Vando diz que a cada dia perde uma batalha diferente –
a cada dia levanta um céu de cimento diferente –
e a cada dia também é derrubado por ele
Vando diz que seu trabalho de empreiteiro de obras consome sua alma
– alma que ele já havia negociado por alguns cigarros, mas que hoje a
duras penas, tenta reaver, tê-la de volta – ao empilhar tijolos e construir
paredes.
O cimento de seu trabalho consumia seus dedos, sua carne, e quanto
mais ela come e quanto mais em carne viva, mais acostumada com a
dor do sol sua carne fica –
quanto mais ela se expõe ao sol, mais os seus poros não conseguem
respirar
Quando Vando termina o expediente, vai para casa. Porém, no morro
em que mora, também há uma construção de obras – pessoas
construindo suas casas provisórias ilegalmente de madrugada para que
não sejam impedidas pela fiscalização da cidade.
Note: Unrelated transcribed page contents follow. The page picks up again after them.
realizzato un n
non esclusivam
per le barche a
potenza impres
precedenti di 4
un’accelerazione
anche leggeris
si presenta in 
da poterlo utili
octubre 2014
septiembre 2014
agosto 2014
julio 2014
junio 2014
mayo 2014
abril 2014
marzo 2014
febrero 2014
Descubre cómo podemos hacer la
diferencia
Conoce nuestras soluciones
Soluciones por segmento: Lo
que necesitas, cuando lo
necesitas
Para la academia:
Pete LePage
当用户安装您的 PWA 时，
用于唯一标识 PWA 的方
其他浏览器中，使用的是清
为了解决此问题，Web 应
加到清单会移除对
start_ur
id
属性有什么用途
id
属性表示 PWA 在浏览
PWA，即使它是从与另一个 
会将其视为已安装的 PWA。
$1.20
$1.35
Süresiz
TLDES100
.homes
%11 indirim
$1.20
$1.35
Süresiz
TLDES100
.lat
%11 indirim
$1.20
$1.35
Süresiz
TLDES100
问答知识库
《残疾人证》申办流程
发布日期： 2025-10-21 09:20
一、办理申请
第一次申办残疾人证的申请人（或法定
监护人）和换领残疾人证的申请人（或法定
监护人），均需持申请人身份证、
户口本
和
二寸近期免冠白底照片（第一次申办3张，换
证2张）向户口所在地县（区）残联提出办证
Vando acostumou-se ao barulho da obra – seus sonhos se misturam ao
barulho da obra e ele já não sabe mais distinguir o que é barulho do
sonho ou da obra – nem a obra do dia e nem a obra da noite.
O barulho que Vando ainda não se acostumou é aquele barulho que
está sempre ali, não na obra de dia, nem na obra da noite, mas
intermitentemente no dia e na noite juntos, quando se juntam, porém
nunca se sabe exatamente quando nem onde – é um barulho que só se
escuta quando já não há mais nada para escutar, quando já não há
mais o que fazer, quando as pessoas não estão trabalhando e nem
mesmo dormindo, quando todos os órgãos estagnaram, este barulho,
este marulho, está sempre lá, como uma marcha de anjos incessantes,
um hino silencioso, um estralo aos ouvidos dos que não foram ouvidos e
deixaram de querer gritar para o mundo, mas querem gritar para que
eles mesmos acordem de seu sono diário profundo. Este barulho só
ressoa durante o silêncio do dia, nunca escondido na madrugada – tão
exposto à luz escaldante do dia derramado sobre o asfalto sujo que
nunca termina – e que nunca parecemos ouvir.
Vando um dia estava febril, sua temperatura subiu e então ele subiu o
morro para ouvir um barulho que de repente o chamou – ao chegar lá,
sua juventude se levantou do chão, ergueu o dedo, encostou em seu
ombro e derrubou Vando ladeira abaixo.